The above are all based on the same file size. If the file sizes to be transferred are different, if the same batch of parallel files are all large files or all small files when executed in parallel, the transmission speed must be uneven. Next, consider the same batch Parallel files are combined into a similar size
ls -lS /root/*_20210331.txt|awk'{print $9}'> 123456.txt--Sorted by file size, from largest to smallest
123456.txt exists in 100 lines, the content is
/root/1_20210331.txt --10G
/root/2_20210331.txt --9G
....
/root/100_20210331.txt --1MB
awk'{lines[NR]=$0} END{i=50; while(i>0){print lines[i];--i}}' 123456.txt >p1.txt - arrange files in reverse order, 100 The top 50 files in the file are sorted in reverse order
awk'{lines[NR]=$0} END{j=51; while(j<101){print lines[j];++j}}' 123456.txt >p2.txt - arrange files in sequence, 100 The order of the top 50 files in the file
method one:
paste -d "\n" p1.txt p2.txt >c.txt ---cross merge two files line by line, the content of c.txt is the sorting of the files after evenly dividing the size
Method two (the paste command does not necessarily exist in the unix environment):
Cross merge the contents of two files by line
for ((i=1;i<=$line;i++));do
cat a.txt | tail -n +$i |head -n 1 >>c.txt #Extract the i-th line of p1.txt and append to c.txt
cat b.txt | tail -n +$i |head -n 1 >>c.txt #Extract the i-th line of p2.txt and append to c.txt
done
The last c.txt here is replaced with filelist.lst in the script, and then parallel_scp.sh can be called to execute.
to sum up:
1. Parallel is used here to maximize the speed of scp without considering the performance impact. The production environment needs to be used with caution.

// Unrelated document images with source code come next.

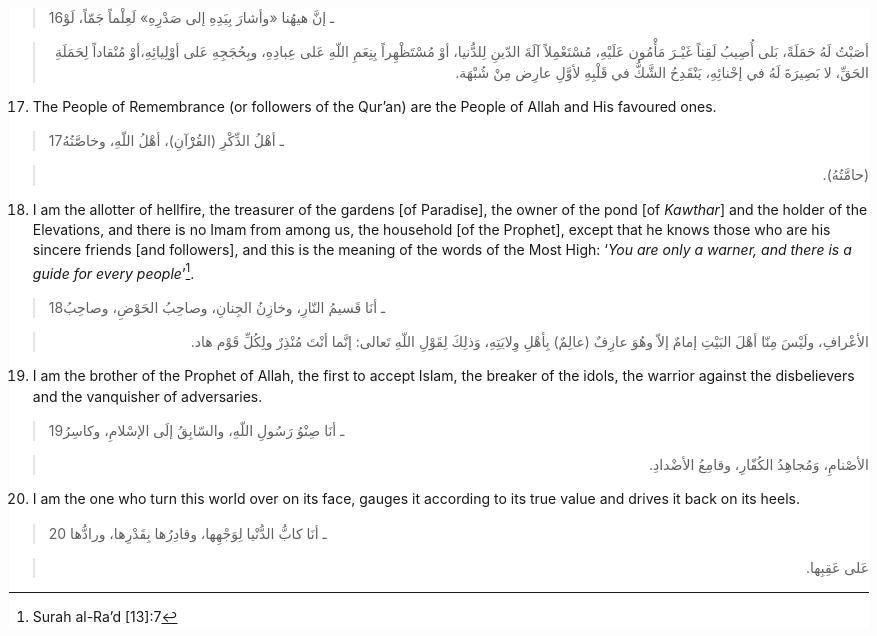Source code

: > 16ـ إنَّ هيهُنا «وأشارَ بِيَدِهِ إلى صَدْرِهِ» لَعِلْماً جَمّاً، لَوْ
<blockquote dir="rtl">
  <p>
أصَبْتُ لَهُ حَمَلَةً، بَلى أُصِيبُ لَقِناً غَيْـرَ مَأْمُون عَلَيْهِ،
مُسْتَعْمِلاً آلَةَ الدّينِ لِلدُّنيا، أوْ مُسْتَظْهِراً بِنِعَمِ
اللّهِ عَلى عِبادِهِ، وبِحُجَجِهِ عَلى أوْلِيائِهِ،أوْ مُنْقاداً
لِحَمَلَةِ الحَقِّ، لا بَصِيرَةَ لَهُ في إحْنائِهِ، يَنْقَدِحُ
الشَّكُّ في قَلْبِهِ لأوَّلِ عارِض مِنْ شُبْهَة.
  </p>
</blockquote>

17. The People of Remembrance (or followers of the Qur’an) are the
People of Allah and His favoured ones.

> 17ـ أهْلُ الذِّكْرِ (القُرْْآنِ)، أهْلُ اللّهِ، وخاصَّتُهُ
<blockquote dir="rtl">
  <p>
(حامَّتُهُ).
  </p>
</blockquote>

18. I am the allotter of hellfire, the treasurer of the gardens [of
Paradise], the owner of the pond [of *Kawthar*] and the holder of the
Elevations, and there is no Imam from among us, the household [of the
Prophet], except that he knows those who are his sincere friends [and
followers], and this is the meaning of the words of the Most High: ‘*You
are only a warner, and there is a guide for every people*’[^2].

> 18ـ أنَا قَسيمُ النّارِ، وخازِنُ الجِنانِ، وصاحِبُ الحَوْضِ، وصاحِبُ
<blockquote dir="rtl">
  <p>
الأعْرافِ، ولَيْسَ مِنّا أهْلَ البَيْتِ إمامٌ إلاّ وهُوَ عارِفٌ
(عالِمٌ) بِأهْلِ وِلايَتِهِ، وَذلِكَ لِقَوْلِ اللّهِ تَعالى: إنَّما
أنْتَ مُنْذِرٌ ولِكُلِّ قَوْم هاد.
  </p>
</blockquote>

19. I am the brother of the Prophet of Allah, the first to accept Islam,
the breaker of the idols, the warrior against the disbelievers and the
vanquisher of adversaries.

> 19ـ أنَا صِنْوُ رَسُولِ اللّهِ، والسّابِقُ إلَى الإسْلامِ، وكاسِرُ
<blockquote dir="rtl">
  <p>
الأصْنامِ، وَمُجاهِدُ الكُفّارِ، وقامِعُ الأضْدادِ.
  </p>
</blockquote>

20. I am the one who turn this world over on its face, gauges it
according to its true value and drives it back on its heels.

> 20 ـ أنَا كابُّ الدُّنْيا لِوَجْهِها، وقادِرُها بِقَدْرِها، ورادُّها
<blockquote dir="rtl">
  <p>
عَلى عَقِبِها.
  </p>
</blockquote>


[^1]: This tradition falls under the subject of giving charity.
[^2]: Surah al-Ra’d [13]:7
[^3]: A male bee which is followed by the other bees.
[^4]: Part of the sermon was delivered after he became the Khalifa.
[^5]: Because he had already reached the peak of certitude.
[^6]: An expression that conveys humility as it was only slaves and
[^7]: Al-Noor [24]:63
[^8]: This is a plant with sharp prickles.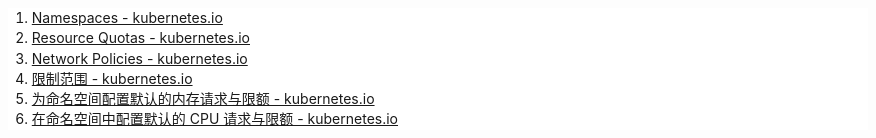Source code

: 1. [Namespaces - kubernetes.io](https://kubernetes.io/zh-cn/docs/concepts/overview/working-with-objects/namespaces/)
2. [Resource Quotas - kubernetes.io](https://kubernetes.io/zh-cn/docs/concepts/policy/resource-quotas/)
3. [Network Policies - kubernetes.io](https://kubernetes.io/zh-cn/docs/concepts/services-networking/network-policies/)
4. [限制范围 - kubernetes.io](https://kubernetes.io/zh-cn/docs/concepts/policy/limit-range/)
5. [为命名空间配置默认的内存请求与限额 - kubernetes.io](https://kubernetes.io/zh-cn/docs/tasks/administer-cluster/manage-resources/memory-default-namespace/)
6. [在命名空间中配置默认的 CPU 请求与限额 - kubernetes.io](https://kubernetes.io/zh-cn/docs/tasks/administer-cluster/manage-resources/cpu-default-namespace/)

2. For very large binary files (data type), consider using tar+lz4/pigz+ssh for data transmission.
3. By analogy, you can also consider using this method for transmission tools such as ftp and sftp that are executed in the same serial, and the script can be changed slightly.